Bookishness ran in the family. Their sister, Lies, described how excited she was as a little girl by “the countless books that were hidden away from me in every nook and cranny of the house, and which I just as often managed to get my hands on; of those times in bed, shivering with fear, and of the remorse I felt when I was caught”. Van Gogh, Theo and their father – a Protestant pastor – swapped reading tips, and even copies of books, by post.
“It’s really difficult for us to remember,” says Jacobi, “that there was a time when you simply couldn’t get your hands on enough culture. In those days, a book or a picture was a precious thing; something to thirst after and experience intensely.”
It is odd to imagine the fidgety, agitated Van Gogh settling down in a chair to read a 400-page novel. But not only did he read them, he reread them, often several times. Probably, he was lonely in London, and reading was a pleasurable way to pass the hours outside work. He was only just out of his teens, too, and so it is unsurprising that he was drawn to a good Boy’s Own adventure story such as Robinson Crusoe, or a sensation novel, such as Mrs Oliphant’s Innocent.

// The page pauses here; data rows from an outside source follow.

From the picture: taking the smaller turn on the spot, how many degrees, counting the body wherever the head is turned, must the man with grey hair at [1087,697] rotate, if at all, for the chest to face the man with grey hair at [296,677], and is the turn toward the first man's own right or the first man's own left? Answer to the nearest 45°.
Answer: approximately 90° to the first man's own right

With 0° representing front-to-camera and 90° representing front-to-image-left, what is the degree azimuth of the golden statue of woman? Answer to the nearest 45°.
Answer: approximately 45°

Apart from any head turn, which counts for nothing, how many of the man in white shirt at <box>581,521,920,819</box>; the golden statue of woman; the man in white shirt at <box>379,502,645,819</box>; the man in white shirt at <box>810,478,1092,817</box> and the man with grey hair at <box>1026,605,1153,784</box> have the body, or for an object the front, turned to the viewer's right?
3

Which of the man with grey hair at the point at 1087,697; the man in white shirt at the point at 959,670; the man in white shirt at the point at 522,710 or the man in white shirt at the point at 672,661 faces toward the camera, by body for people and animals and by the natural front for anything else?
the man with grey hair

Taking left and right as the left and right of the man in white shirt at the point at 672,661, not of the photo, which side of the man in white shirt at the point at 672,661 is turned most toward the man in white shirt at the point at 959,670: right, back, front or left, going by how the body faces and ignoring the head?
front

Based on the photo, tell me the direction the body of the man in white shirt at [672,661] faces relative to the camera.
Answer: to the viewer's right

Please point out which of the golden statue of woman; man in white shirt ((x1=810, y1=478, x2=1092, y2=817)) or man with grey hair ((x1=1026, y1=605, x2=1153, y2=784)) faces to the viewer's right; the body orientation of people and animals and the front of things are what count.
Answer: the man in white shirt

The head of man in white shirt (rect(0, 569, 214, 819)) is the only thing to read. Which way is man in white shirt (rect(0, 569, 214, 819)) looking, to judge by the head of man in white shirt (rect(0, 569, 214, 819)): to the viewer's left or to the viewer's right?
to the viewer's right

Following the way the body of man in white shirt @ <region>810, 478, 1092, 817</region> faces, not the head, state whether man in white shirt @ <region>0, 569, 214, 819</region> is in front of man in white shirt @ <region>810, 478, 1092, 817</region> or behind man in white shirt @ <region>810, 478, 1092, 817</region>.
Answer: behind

There is a real sense of him losing himself in these books, in a “reality more real than reality”, as he put it to Theo. He loved the idea of Christmas that Dickens had promulgated, and was charmingly excited to experience his first (in the Netherlands, Christmas is celebrated on December 5, St Nicholas’s Eve) while lodging with a widow and her daughter in a three-storey house in Brixton, south London. (After renovation, it opens to the public next month.)
Van Gogh returned to Crusoe in 1882, when (to the consternation of his family) he was living in poverty in The Hague, sketching peasants. He wrote: “I often think of the old story of Robinson Crusoe, who didn’t lose heart because of his solitariness but ... had a very active and very stimulating life through his own searching and toiling.”

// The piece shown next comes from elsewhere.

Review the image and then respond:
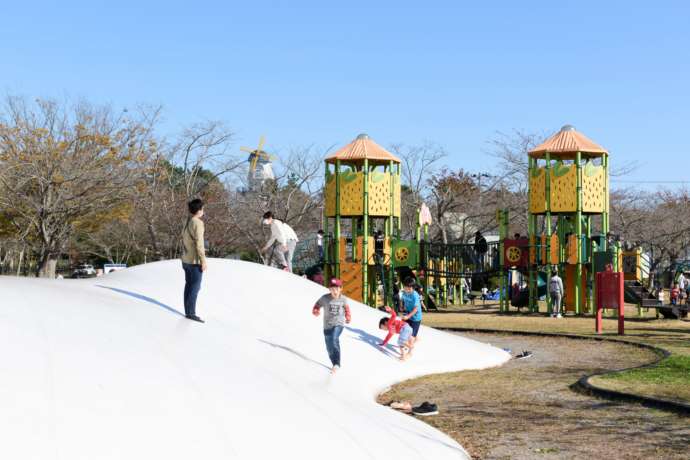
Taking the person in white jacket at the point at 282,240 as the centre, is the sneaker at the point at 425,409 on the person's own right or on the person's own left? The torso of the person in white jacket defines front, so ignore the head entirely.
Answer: on the person's own left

Much of the literature that Van Gogh singled out – Dickens, Eliot, Carlyle – looked at the ills of society. The flipside of life in the modern capital was nightmarish poverty, homelessness and dirt. Dust heaps particularly terrified the Victorians; Dickens made one the focus of Our Mutual Friend, which we know Van Gogh read. Later, he made several drawings of dustmen and their carts. “In the poorest little house, in the filthiest corner, I see paintings or drawings,” he said to Theo. “And my mind turns in that direction as if with an irresistible urge.”
In 1876, Van Gogh was sacked from Goupil. (Apparently, he’d been too vociferous about their clients’ taste, or lack thereof.) He found new, unpaid employment at a boarding school in Ramsgate, on the Kent coast. His letters began to fill with references to the downtrodden boys of Dotheboys Hall, from Dickens’s Nicholas Nickleby. By 1879, Van Gogh was living a punishing existence trying to provide Christian ministry in a poor mining community in Belgium. When that, too, failed, he went home to his parents in Etten. The following year, his father was worried enough to consider putting him in an asylum. Then, in June, Van Gogh wrote to Theo.
Instead of giving way to despair he has chosen to take “the way of active melancholy ... I studied the books I had to hand rather seriously ... Shakespeare and a little V Hugo and Dickens and Beecher Stowe.” The conclusion he draws is “that the love of books is as holy as that of Rembrandt, and I even think that the two complement each other ... Shakespeare – who is as mysterious as he? – his language and his way of doing things are surely the equal of any brush trembling with fever and emotion.”
Begging Theo to see in him something other than an “idler”, he says: “My torment is none other than this, what could I be good for, couldn’t I serve and be useful in some way ... Do you see? Someone has a great fire in his soul and nobody ever comes to warm themselves at it.”
Fortunately, Theo did see. He wrote back to his brother almost immediately. “Have you ever thought about becoming an artist?”